Sabin looked at him. It was not a friendly look. "She finds it repulsive, as do I. She feels immense guilt. She has not left me, nor is she with me."
"You'd lived for close to seven hundred years," I said. "Why screw things up for a woman?"
Sabin turned to me, a line of ooze creeping down his face like a black tear. "Are you asking me if it was worth it, Ms. Blake?"
I swallowed and shook my head. "It's none of my business. I'm sorry I asked."
He drew the hood over his face. He turned back to me, black, a cup of shadows where his face should have been. "She was going to leave me, Ms. Blake. I thought that I would sacrifice anything to keep her by my side, in my bed. I was wrong." He turned that blackness to Jean-Claude. "We will see you tomorrow night, Jean-Claude."
"I look forward to it."
Neither vampire offered to shake hands. Sabin glided for the door, the robe trailing behind him, empty. I wondered how much of his lower body was left and decided I didn't want to know.
Dominic shook my hand again. "Thank you, Anita. You have given us hope." He held my hand and stared into my face as if he could read something there. "And do think about my offer to teach you. There are very few of us who are true necromancers."
I took back my hand. "I'll think about it. Now I really do have to go."
He smiled, held the door for Sabin, and out they went. Jean-Claude and I stood a moment in silence. I broke it first. "Can you trust them?"
Jean-Claude sat on the edge of my desk, smiling. "Of course not."
"Then why did you agree to let them come?"
"The council has declared that no master vampires in the United States may quarrel until that nasty law that is floating around Washington is dead. One undead war, and the anti-vampire lobby would push through the law and make us illegal again."
I shook my head. "I don't think Brewster's Law has a snowball's chance. Vampires are legal in the United States. Whether I agree with it or not, I don't think that's going to change."
"How can you be so sure?"
"It's sort of hard to say a group of beings is alive and has rights, then change your mind and say killing them on sight is okay again. The ACLU would have a field day."
He smiled. "Perhaps. Regardless, the council has forced a truce on all of us until the law is decided one way or another."
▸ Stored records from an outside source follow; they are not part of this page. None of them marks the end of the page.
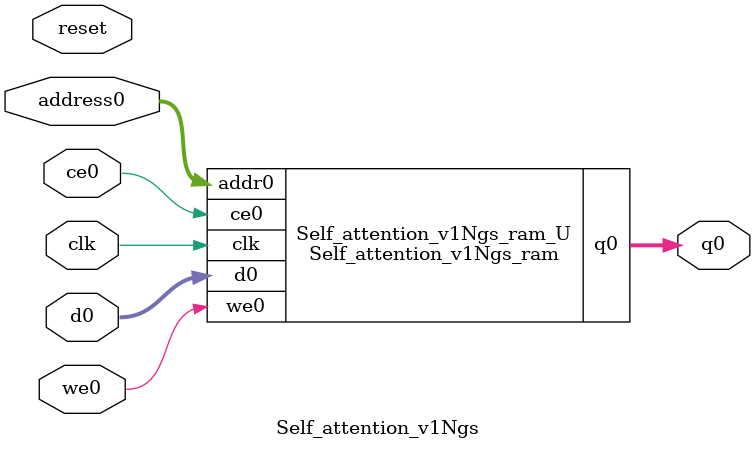
<source format=v>
`timescale 1 ns / 1 ps
module Self_attention_v1Ngs_ram (addr0, ce0, d0, we0, q0,  clk);

parameter DWIDTH = 24;
parameter AWIDTH = 6;
parameter MEM_SIZE = 36;

input[AWIDTH-1:0] addr0;
input ce0;
input[DWIDTH-1:0] d0;
input we0;
output reg[DWIDTH-1:0] q0;
input clk;

(* ram_style = "distributed" *)reg [DWIDTH-1:0] ram[0:MEM_SIZE-1];




always @(posedge clk)  
begin 
    if (ce0) begin
        if (we0) 
            ram[addr0] <= d0; 
        q0 <= ram[addr0];
    end
end


endmodule

`timescale 1 ns / 1 ps
module Self_attention_v1Ngs(
    reset,
    clk,
    address0,
    ce0,
    we0,
    d0,
    q0);

parameter DataWidth = 32'd24;
parameter AddressRange = 32'd36;
parameter AddressWidth = 32'd6;
input reset;
input clk;
input[AddressWidth - 1:0] address0;
input ce0;
input we0;
input[DataWidth - 1:0] d0;
output[DataWidth - 1:0] q0;



Self_attention_v1Ngs_ram Self_attention_v1Ngs_ram_U(
    .clk( clk ),
    .addr0( address0 ),
    .ce0( ce0 ),
    .we0( we0 ),
    .d0( d0 ),
    .q0( q0 ));

endmodule


</source>
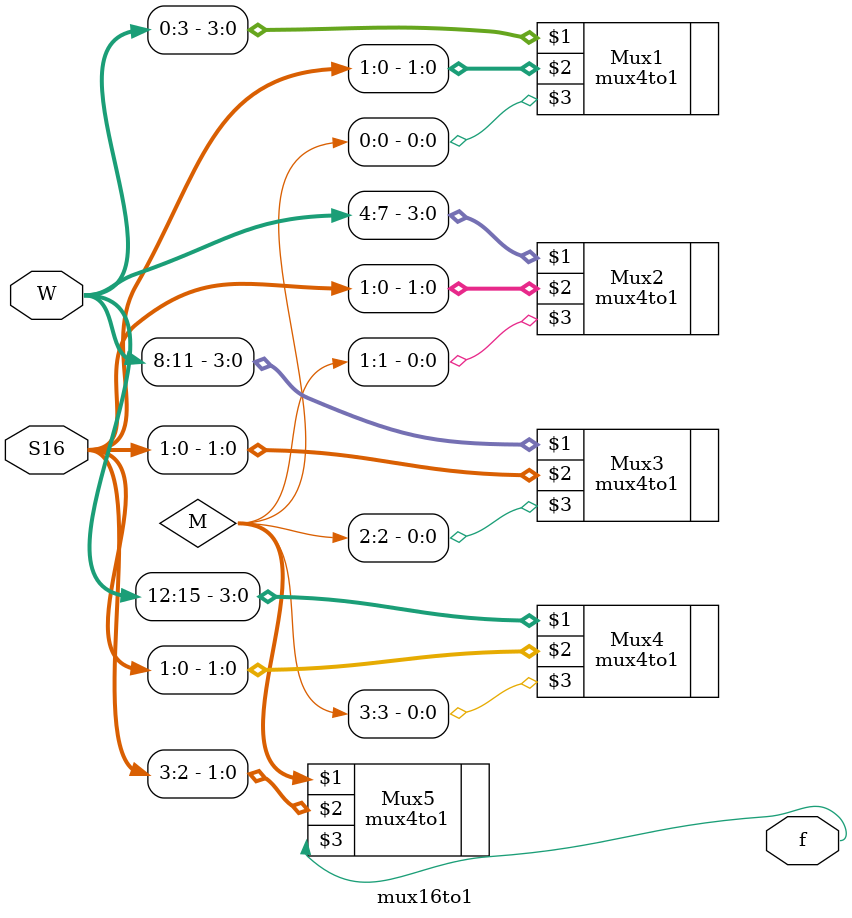
<source format=v>
module mux16to1 (W, S16, f);
  input  [0:15] W;
  input  [3:0]  S16;
  output f;
  wire   [0:3] M;

  mux4to1 Mux1 (W[0:3],   S16[1:0], M[0]);
  mux4to1 Mux2 (W[4:7],   S16[1:0], M[1]);
  mux4to1 Mux3 (W[8:11],  S16[1:0], M[2]);
  mux4to1 Mux4 (W[12:15], S16[1:0], M[3]);
  mux4to1 Mux5 (M[0:3],   S16[3:2], f);
endmodule

</source>
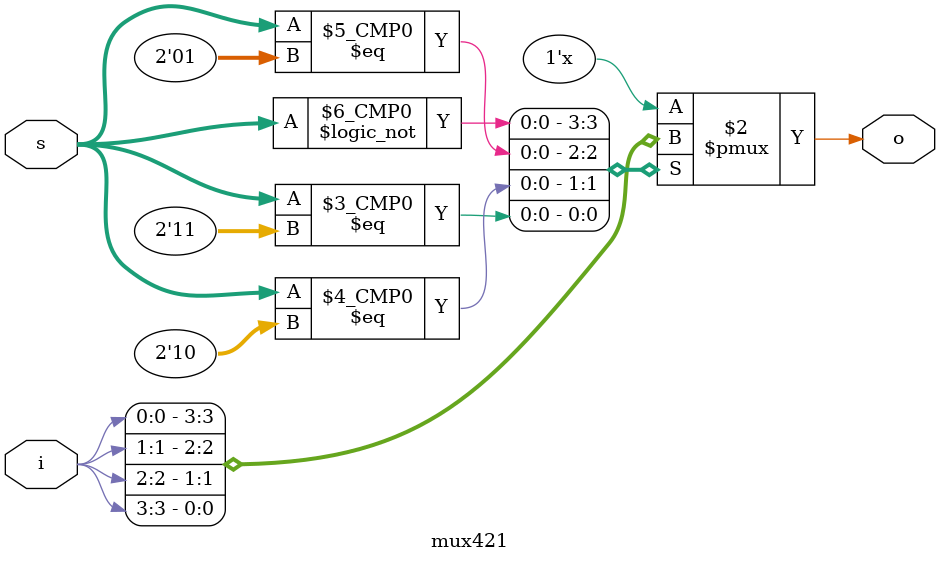
<source format=v>
`timescale 1ns / 1ps
module mux421(
    input [1:0] s,
    input [3:0] i,
    output o
    );
	 reg o;
always@(i or s)
begin
case(s)
2'b00:o=i[0];
2'b01:o=i[1];
2'b10:o=i[2];
2'b11:o=i[3];
endcase
end
endmodule

</source>
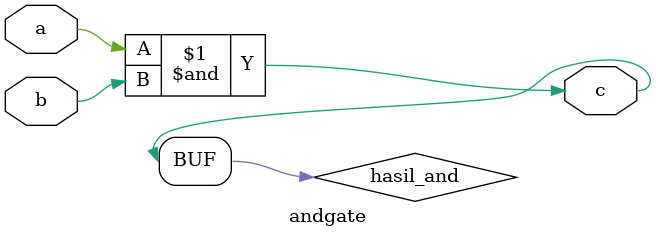
<source format=v>
/* Project name must be 'andgate' */

module andgate (a, b, c);
	
	input a;
	input b;
	output c;
	
	wire hasil_and;

	assign hasil_and = a & b;
	assign c = hasil_and;
	
endmodule 
</source>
"So you can let Sabin in your territory, because if he misbehaves, the council will hunt him down and kill him."
Jean-Claude nodded.
"But you'd still be dead," I said.
He spread his hands, graceful, empty. "Nothing's perfect."
I laughed. "I guess not."
"Now, aren't you going to be late for your date with Monsieur Zeeman?"
"You're being awfully civilized about this," I said.
"Tomorrow night you will be with me, ma petite. I would be a poor . . . sport to begrudge Richard his night."
"You're usually a poor sport."
"Now, ma petite,that is hardly fair. Richard is not dead, is he?"
"Only because you know that if you kill him, I'll kill you." I held a hand up before he could say it. "I'd try to kill you, and you'd try to kill me, etc." This was an old argument.
"So, Richard lives, you date us both, and I am being patient. More patient than I have ever been with anyone."